What you need to do: Every single entry should be printed exactly.

------ Records provided ------

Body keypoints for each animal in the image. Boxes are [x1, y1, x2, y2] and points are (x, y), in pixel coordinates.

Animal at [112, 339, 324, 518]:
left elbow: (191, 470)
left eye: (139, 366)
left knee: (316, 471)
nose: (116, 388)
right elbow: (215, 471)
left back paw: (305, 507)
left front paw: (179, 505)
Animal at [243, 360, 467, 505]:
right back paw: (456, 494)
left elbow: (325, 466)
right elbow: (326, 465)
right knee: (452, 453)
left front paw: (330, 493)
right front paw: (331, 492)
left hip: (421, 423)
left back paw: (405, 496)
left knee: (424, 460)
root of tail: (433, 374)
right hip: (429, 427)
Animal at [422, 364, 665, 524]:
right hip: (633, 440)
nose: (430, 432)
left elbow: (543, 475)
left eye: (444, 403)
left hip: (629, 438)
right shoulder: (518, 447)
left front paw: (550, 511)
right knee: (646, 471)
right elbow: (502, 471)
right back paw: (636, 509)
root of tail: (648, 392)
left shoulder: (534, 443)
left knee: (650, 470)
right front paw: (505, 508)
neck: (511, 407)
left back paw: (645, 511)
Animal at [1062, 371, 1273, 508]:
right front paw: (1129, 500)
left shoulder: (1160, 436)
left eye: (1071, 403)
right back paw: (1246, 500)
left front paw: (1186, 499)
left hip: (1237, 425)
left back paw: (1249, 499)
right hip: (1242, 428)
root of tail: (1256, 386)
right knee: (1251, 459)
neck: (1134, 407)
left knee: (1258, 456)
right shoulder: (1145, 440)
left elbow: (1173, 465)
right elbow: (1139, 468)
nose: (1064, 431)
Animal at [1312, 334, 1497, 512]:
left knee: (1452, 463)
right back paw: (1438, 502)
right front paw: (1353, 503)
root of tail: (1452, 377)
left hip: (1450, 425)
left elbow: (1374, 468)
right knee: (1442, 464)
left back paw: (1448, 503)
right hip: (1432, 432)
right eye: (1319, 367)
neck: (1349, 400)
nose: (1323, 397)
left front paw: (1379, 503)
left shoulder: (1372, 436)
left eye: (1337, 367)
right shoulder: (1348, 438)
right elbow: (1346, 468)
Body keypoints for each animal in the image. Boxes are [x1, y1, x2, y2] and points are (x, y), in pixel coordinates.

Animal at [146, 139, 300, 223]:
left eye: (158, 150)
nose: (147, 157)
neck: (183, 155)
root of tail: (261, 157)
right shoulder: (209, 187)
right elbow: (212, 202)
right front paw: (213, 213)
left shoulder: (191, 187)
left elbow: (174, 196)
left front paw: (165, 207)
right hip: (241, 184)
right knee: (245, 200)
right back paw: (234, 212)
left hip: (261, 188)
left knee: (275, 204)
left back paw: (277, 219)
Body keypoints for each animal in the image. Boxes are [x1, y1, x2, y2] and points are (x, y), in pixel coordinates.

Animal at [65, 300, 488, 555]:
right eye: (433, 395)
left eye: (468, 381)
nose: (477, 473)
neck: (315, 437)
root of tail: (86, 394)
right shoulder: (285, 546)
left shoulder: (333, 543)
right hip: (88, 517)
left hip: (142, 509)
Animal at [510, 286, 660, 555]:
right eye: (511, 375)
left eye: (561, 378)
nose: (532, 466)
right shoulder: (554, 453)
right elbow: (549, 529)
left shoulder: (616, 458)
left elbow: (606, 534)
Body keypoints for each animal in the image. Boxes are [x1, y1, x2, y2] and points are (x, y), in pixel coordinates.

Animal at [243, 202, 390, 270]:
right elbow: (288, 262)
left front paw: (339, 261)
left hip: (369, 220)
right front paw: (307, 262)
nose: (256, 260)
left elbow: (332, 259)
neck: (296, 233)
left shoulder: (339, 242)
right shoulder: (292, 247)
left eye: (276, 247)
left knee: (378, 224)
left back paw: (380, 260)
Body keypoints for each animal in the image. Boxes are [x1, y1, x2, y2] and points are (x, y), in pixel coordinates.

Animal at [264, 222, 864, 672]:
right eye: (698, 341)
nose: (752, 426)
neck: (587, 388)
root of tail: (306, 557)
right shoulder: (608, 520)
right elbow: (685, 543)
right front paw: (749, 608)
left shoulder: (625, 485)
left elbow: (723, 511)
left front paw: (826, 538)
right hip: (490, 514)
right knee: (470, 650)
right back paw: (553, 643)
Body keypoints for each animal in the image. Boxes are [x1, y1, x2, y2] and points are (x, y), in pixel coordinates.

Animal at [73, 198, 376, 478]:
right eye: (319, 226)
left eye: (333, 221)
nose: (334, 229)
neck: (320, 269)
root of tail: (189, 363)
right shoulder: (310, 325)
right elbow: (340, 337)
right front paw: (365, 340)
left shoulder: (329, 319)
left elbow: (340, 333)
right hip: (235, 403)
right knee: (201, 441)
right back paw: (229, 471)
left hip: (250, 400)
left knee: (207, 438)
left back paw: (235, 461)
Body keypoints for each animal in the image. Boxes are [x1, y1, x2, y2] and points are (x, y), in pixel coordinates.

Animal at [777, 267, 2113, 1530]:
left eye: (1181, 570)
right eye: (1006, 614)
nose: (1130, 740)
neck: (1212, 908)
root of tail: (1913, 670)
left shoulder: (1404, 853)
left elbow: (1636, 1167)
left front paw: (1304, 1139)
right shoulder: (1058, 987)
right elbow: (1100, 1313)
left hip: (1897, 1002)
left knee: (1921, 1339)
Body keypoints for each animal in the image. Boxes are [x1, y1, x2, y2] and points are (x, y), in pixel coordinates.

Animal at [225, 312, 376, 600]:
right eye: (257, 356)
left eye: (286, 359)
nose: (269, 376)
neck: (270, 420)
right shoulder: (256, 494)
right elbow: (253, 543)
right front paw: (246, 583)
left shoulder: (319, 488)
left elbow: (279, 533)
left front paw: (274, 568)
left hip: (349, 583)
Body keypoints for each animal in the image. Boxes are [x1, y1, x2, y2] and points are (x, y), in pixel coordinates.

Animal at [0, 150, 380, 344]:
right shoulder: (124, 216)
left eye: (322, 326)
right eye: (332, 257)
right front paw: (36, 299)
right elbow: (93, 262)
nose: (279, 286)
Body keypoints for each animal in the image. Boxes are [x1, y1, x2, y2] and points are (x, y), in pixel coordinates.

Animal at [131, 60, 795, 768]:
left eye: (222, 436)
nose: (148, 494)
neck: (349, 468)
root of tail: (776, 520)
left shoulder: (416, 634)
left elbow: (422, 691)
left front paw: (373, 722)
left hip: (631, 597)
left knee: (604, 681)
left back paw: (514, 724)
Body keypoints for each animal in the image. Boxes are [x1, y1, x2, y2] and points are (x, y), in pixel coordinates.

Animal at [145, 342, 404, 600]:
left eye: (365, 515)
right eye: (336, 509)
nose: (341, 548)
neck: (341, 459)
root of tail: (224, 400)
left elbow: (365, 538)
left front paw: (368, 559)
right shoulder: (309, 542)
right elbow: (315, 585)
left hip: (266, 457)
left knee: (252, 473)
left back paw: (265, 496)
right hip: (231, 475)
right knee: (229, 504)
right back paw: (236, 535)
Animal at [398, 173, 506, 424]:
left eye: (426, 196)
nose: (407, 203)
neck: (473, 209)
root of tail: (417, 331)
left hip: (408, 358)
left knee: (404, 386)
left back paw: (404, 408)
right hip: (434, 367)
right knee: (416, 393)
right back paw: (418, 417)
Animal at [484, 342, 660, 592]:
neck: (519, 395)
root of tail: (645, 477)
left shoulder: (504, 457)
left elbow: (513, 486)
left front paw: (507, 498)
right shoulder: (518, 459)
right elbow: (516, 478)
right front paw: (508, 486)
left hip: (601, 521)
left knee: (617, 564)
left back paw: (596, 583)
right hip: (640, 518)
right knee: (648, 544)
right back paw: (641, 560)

------

Finished exercise:
Body keypoints for each animal in the image. Boxes are [x1, y1, x2, y2] and points are (x, y), in pixel coordinates.

Animal at [112, 339, 324, 518]:
left elbow: (191, 470)
left eye: (139, 366)
left knee: (316, 471)
nose: (116, 388)
right elbow: (215, 471)
left back paw: (305, 507)
left front paw: (179, 505)
Animal at [243, 360, 467, 505]:
right back paw: (456, 494)
left elbow: (325, 466)
right elbow: (326, 465)
right knee: (452, 453)
left front paw: (330, 493)
right front paw: (331, 492)
left hip: (421, 423)
left back paw: (405, 496)
left knee: (424, 460)
root of tail: (433, 374)
right hip: (429, 427)
Animal at [422, 364, 665, 524]:
right hip: (633, 440)
nose: (430, 432)
left elbow: (543, 475)
left eye: (444, 403)
left hip: (629, 438)
right shoulder: (518, 447)
left front paw: (550, 511)
right knee: (646, 471)
right elbow: (502, 471)
right back paw: (636, 509)
root of tail: (648, 392)
left shoulder: (534, 443)
left knee: (650, 470)
right front paw: (505, 508)
neck: (511, 407)
left back paw: (645, 511)
Animal at [1062, 371, 1273, 508]:
right front paw: (1129, 500)
left shoulder: (1160, 436)
left eye: (1071, 403)
right back paw: (1246, 500)
left front paw: (1186, 499)
left hip: (1237, 425)
left back paw: (1249, 499)
right hip: (1242, 428)
root of tail: (1256, 386)
right knee: (1251, 459)
neck: (1134, 407)
left knee: (1258, 456)
right shoulder: (1145, 440)
left elbow: (1173, 465)
right elbow: (1139, 468)
nose: (1064, 431)
Animal at [1312, 334, 1497, 512]:
left knee: (1452, 463)
right back paw: (1438, 502)
right front paw: (1353, 503)
root of tail: (1452, 377)
left hip: (1450, 425)
left elbow: (1374, 468)
right knee: (1442, 464)
left back paw: (1448, 503)
right hip: (1432, 432)
right eye: (1319, 367)
neck: (1349, 400)
nose: (1323, 397)
left front paw: (1379, 503)
left shoulder: (1372, 436)
left eye: (1337, 367)
right shoulder: (1348, 438)
right elbow: (1346, 468)
Body keypoints for each animal in the image. Boxes are [x1, y1, x2, y2] and points are (x, y), in pixel coordinates.

Animal at [146, 139, 300, 223]:
left eye: (158, 150)
nose: (147, 157)
neck: (183, 155)
root of tail: (261, 157)
right shoulder: (209, 187)
right elbow: (212, 202)
right front paw: (213, 213)
left shoulder: (191, 187)
left elbow: (174, 196)
left front paw: (165, 207)
right hip: (241, 184)
right knee: (245, 200)
right back paw: (234, 212)
left hip: (261, 188)
left knee: (275, 204)
left back paw: (277, 219)
Body keypoints for each animal in the image. Boxes are [x1, y1, x2, y2] and points are (x, y), in pixel coordinates.

Animal at [65, 300, 488, 555]:
right eye: (433, 395)
left eye: (468, 381)
nose: (477, 473)
neck: (315, 437)
root of tail: (86, 394)
right shoulder: (285, 546)
left shoulder: (333, 543)
right hip: (88, 517)
left hip: (142, 509)
Animal at [510, 286, 660, 555]:
right eye: (511, 375)
left eye: (561, 378)
nose: (532, 466)
right shoulder: (554, 453)
right elbow: (549, 529)
left shoulder: (616, 458)
left elbow: (606, 534)
Body keypoints for each animal in the image. Boxes are [x1, y1, x2, y2] and points are (x, y), in pixel coordinates.

Animal at [243, 202, 390, 270]:
right elbow: (288, 262)
left front paw: (339, 261)
left hip: (369, 220)
right front paw: (307, 262)
nose: (256, 260)
left elbow: (332, 259)
neck: (296, 233)
left shoulder: (339, 242)
right shoulder: (292, 247)
left eye: (276, 247)
left knee: (378, 224)
left back paw: (380, 260)
Body keypoints for each animal in the image. Boxes are [x1, y1, x2, y2] and points are (x, y), in pixel coordinates.

Animal at [264, 222, 864, 672]:
right eye: (698, 341)
nose: (752, 426)
neck: (587, 388)
root of tail: (306, 557)
right shoulder: (608, 520)
right elbow: (685, 543)
right front paw: (749, 608)
left shoulder: (625, 485)
left elbow: (723, 511)
left front paw: (826, 538)
right hip: (490, 514)
right knee: (470, 650)
right back paw: (553, 643)
Body keypoints for each animal in the image. Boxes are [x1, y1, x2, y2] and points are (x, y), in pixel coordinates.

Animal at [73, 198, 376, 478]:
right eye: (319, 226)
left eye: (333, 221)
nose: (334, 229)
neck: (320, 269)
root of tail: (189, 363)
right shoulder: (310, 325)
right elbow: (340, 337)
right front paw: (365, 340)
left shoulder: (329, 319)
left elbow: (340, 333)
right hip: (235, 403)
right knee: (201, 441)
right back paw: (229, 471)
left hip: (250, 400)
left knee: (207, 438)
left back paw: (235, 461)
Body keypoints for each animal in the image. Boxes are [x1, y1, x2, y2] and points are (x, y), in pixel coordinates.

Animal at [777, 267, 2113, 1530]:
left eye: (1181, 570)
right eye: (1006, 614)
nose: (1130, 740)
neck: (1212, 908)
root of tail: (1913, 670)
left shoulder: (1404, 853)
left elbow: (1636, 1167)
left front paw: (1304, 1139)
right shoulder: (1058, 987)
right elbow: (1100, 1313)
left hip: (1897, 1002)
left knee: (1921, 1339)
Body keypoints for each animal in the image. Boxes are [x1, y1, x2, y2] and points are (x, y), in pixel coordinates.

Animal at [225, 312, 376, 600]:
right eye: (257, 356)
left eye: (286, 359)
nose: (269, 376)
neck: (270, 420)
right shoulder: (256, 494)
right elbow: (253, 543)
right front paw: (246, 583)
left shoulder: (319, 488)
left elbow: (279, 533)
left front paw: (274, 568)
left hip: (349, 583)
Body keypoints for each animal in the image. Boxes are [x1, y1, x2, y2] and points are (x, y), in pixel coordinates.

Animal at [0, 150, 380, 344]:
right shoulder: (124, 216)
left eye: (322, 326)
right eye: (332, 257)
right front paw: (36, 299)
right elbow: (93, 262)
nose: (279, 286)
Body keypoints for each animal in the image. Boxes are [x1, y1, x2, y2] and points are (x, y), in pixel coordinates.

Animal at [131, 60, 795, 768]:
left eye: (222, 436)
nose: (148, 494)
neck: (349, 468)
root of tail: (776, 520)
left shoulder: (416, 634)
left elbow: (422, 691)
left front paw: (373, 722)
left hip: (631, 597)
left knee: (604, 681)
left back paw: (514, 724)
Body keypoints for each animal in the image. Boxes are [x1, y1, x2, y2] and points are (x, y), in pixel coordinates.

Animal at [145, 342, 404, 600]:
left eye: (365, 515)
right eye: (336, 509)
nose: (341, 548)
neck: (341, 459)
root of tail: (224, 400)
left elbow: (365, 538)
left front paw: (368, 559)
right shoulder: (309, 542)
right elbow: (315, 585)
left hip: (266, 457)
left knee: (252, 473)
left back paw: (265, 496)
right hip: (231, 475)
right knee: (229, 504)
right back paw: (236, 535)
Animal at [398, 173, 506, 424]:
left eye: (426, 196)
nose: (407, 203)
neck: (473, 209)
root of tail: (417, 331)
left hip: (408, 358)
left knee: (404, 386)
left back paw: (404, 408)
right hip: (434, 367)
right knee: (416, 393)
right back paw: (418, 417)
Animal at [484, 342, 660, 592]:
neck: (519, 395)
root of tail: (645, 477)
left shoulder: (504, 457)
left elbow: (513, 486)
left front paw: (507, 498)
right shoulder: (518, 459)
right elbow: (516, 478)
right front paw: (508, 486)
left hip: (601, 521)
left knee: (617, 564)
left back paw: (596, 583)
right hip: (640, 518)
right knee: (648, 544)
right back paw: (641, 560)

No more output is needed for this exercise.